Photos with camera intrinsics:
——
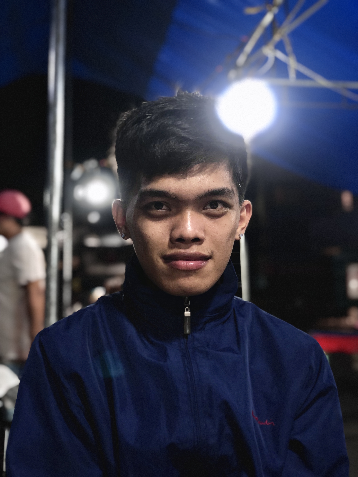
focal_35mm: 52
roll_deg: +0.6
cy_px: 238
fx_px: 717
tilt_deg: +5.2
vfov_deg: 36.8
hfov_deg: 28.0
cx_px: 179
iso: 160
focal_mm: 6
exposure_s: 1/24
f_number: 2.4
——
## TASK GOAL
All of the entries, apart from the pictures, must be returned exactly.

## EXERCISE OUTPUT
focal_35mm: 52
roll_deg: +0.6
cy_px: 238
fx_px: 717
tilt_deg: +5.2
vfov_deg: 36.8
hfov_deg: 28.0
cx_px: 179
iso: 160
focal_mm: 6
exposure_s: 1/24
f_number: 2.4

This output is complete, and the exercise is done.